**PROVIDED DATA**.
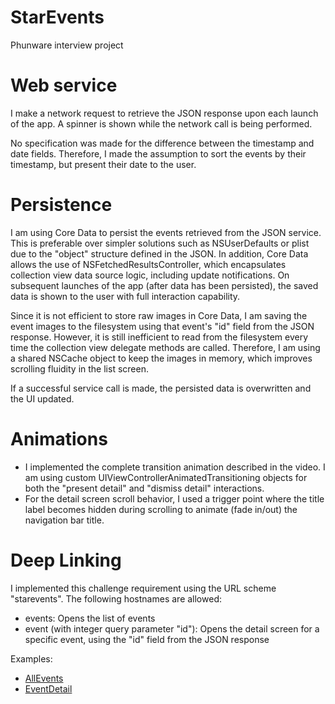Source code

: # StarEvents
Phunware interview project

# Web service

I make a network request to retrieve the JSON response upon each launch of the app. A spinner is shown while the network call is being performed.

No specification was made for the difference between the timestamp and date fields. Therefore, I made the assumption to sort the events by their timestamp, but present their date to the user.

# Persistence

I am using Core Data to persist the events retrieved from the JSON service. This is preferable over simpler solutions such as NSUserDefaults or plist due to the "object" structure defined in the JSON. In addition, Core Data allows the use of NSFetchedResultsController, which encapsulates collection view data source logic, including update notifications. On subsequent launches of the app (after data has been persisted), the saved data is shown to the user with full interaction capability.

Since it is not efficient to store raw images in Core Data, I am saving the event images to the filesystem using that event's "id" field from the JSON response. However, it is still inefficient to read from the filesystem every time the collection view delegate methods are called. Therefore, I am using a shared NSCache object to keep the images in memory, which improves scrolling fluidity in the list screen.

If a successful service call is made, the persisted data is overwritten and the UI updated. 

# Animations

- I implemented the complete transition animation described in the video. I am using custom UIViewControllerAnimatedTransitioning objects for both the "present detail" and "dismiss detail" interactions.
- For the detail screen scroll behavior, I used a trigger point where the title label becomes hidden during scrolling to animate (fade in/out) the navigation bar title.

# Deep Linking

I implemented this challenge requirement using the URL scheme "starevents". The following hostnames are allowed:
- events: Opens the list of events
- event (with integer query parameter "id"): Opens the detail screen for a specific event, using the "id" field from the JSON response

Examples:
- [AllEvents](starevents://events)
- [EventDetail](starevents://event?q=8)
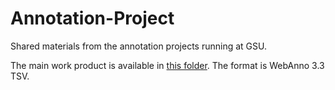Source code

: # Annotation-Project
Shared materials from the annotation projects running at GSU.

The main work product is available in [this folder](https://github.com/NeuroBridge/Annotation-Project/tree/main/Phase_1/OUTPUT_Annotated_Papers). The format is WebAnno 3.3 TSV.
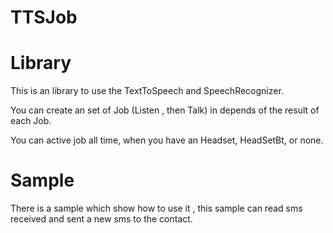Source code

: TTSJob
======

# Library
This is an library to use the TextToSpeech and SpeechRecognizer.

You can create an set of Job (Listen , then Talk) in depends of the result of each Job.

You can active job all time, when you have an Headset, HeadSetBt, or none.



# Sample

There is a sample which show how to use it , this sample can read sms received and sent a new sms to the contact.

...

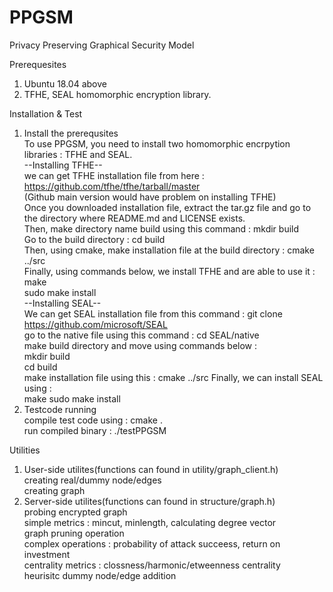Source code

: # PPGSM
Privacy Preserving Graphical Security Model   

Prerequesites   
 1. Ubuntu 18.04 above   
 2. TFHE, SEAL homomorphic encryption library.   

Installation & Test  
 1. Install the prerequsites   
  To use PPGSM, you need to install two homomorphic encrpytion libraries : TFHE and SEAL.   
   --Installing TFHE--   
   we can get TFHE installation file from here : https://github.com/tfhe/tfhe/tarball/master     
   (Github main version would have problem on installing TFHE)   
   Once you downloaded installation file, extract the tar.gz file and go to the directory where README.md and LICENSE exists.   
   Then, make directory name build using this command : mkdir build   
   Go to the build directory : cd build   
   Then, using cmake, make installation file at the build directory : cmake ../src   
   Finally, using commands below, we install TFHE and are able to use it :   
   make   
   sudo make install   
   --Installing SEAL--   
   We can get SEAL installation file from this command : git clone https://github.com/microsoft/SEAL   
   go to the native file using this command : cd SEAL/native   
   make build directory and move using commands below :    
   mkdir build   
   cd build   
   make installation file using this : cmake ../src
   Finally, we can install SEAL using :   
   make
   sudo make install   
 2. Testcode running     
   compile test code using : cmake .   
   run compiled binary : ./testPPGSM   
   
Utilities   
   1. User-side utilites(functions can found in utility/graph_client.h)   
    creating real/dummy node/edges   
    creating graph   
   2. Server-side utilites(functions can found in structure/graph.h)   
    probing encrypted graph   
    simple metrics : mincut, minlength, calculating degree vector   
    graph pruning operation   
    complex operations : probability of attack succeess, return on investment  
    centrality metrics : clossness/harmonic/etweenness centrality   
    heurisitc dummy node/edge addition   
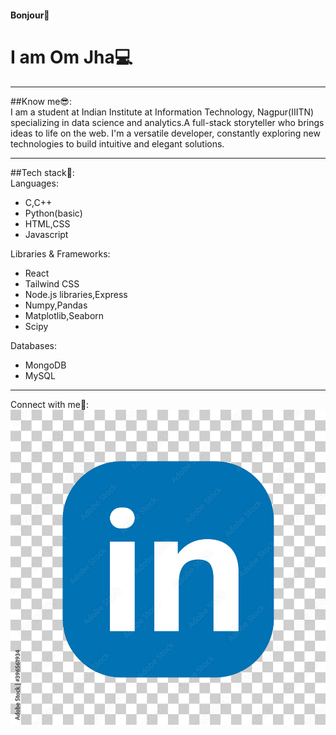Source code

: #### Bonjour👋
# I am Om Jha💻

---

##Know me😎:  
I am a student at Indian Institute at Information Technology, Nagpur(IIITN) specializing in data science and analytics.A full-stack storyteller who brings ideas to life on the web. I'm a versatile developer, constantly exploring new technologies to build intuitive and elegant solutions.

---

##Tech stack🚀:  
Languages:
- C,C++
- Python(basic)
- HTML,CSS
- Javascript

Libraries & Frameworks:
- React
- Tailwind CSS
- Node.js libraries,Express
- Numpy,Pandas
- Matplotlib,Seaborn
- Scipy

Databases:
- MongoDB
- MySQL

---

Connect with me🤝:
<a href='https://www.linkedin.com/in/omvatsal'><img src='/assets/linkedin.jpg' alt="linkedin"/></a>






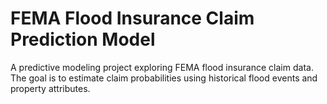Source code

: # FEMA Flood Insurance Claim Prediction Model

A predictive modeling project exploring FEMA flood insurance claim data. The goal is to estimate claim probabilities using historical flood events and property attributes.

...

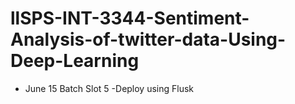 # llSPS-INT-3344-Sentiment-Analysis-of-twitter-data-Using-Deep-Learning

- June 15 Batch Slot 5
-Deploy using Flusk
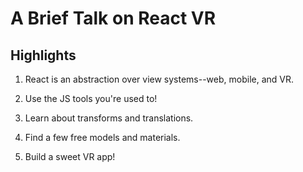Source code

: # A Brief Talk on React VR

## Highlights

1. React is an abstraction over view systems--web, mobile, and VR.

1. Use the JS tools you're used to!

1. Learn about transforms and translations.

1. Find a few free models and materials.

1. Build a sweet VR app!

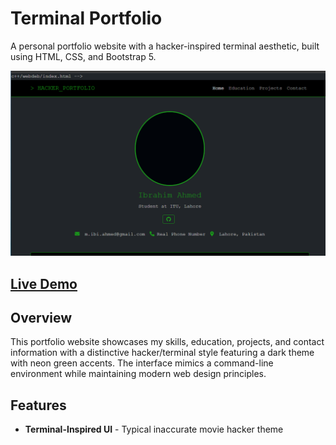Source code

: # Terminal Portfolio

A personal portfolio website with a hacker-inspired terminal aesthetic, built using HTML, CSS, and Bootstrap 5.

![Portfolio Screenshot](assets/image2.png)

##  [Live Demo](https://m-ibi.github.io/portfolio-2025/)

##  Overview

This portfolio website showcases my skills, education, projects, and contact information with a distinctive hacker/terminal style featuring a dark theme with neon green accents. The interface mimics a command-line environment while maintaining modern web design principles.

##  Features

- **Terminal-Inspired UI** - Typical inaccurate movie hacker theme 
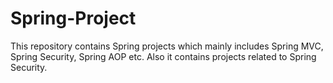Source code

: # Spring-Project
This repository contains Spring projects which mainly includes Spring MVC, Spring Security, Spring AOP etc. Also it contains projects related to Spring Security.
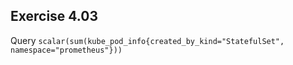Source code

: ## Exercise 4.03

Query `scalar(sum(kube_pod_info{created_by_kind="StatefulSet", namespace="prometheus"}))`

**WHAT TO DO**.
Among the entries above, take the lines from the one with "probing encrypted graph" through the one with "A predictive modeling" and retype them exactly, leaving out the pictures.

**RESULT BELOW**.
    probing encrypted graph   
    simple metrics : mincut, minlength, calculating degree vector   
    graph pruning operation   
    complex operations : probability of attack succeess, return on investment  
    centrality metrics : clossness/harmonic/etweenness centrality   
    heurisitc dummy node/edge addition   
Source code

: #### Bonjour👋
# I am Om Jha💻

---

##Know me😎:  
I am a student at Indian Institute at Information Technology, Nagpur(IIITN) specializing in data science and analytics.A full-stack storyteller who brings ideas to life on the web. I'm a versatile developer, constantly exploring new technologies to build intuitive and elegant solutions.

---

##Tech stack🚀:  
Languages:
- C,C++
- Python(basic)
- HTML,CSS
- Javascript

Libraries & Frameworks:
- React
- Tailwind CSS
- Node.js libraries,Express
- Numpy,Pandas
- Matplotlib,Seaborn
- Scipy

Databases:
- MongoDB
- MySQL

---

Connect with me🤝:
<a href='https://www.linkedin.com/in/omvatsal'><img src='/assets/linkedin.jpg' alt="linkedin"/></a>






Source code

: # FEMA Flood Insurance Claim Prediction Model

A predictive modeling project exploring FEMA flood insurance claim data. The goal is to estimate claim probabilities using historical flood events and property attributes.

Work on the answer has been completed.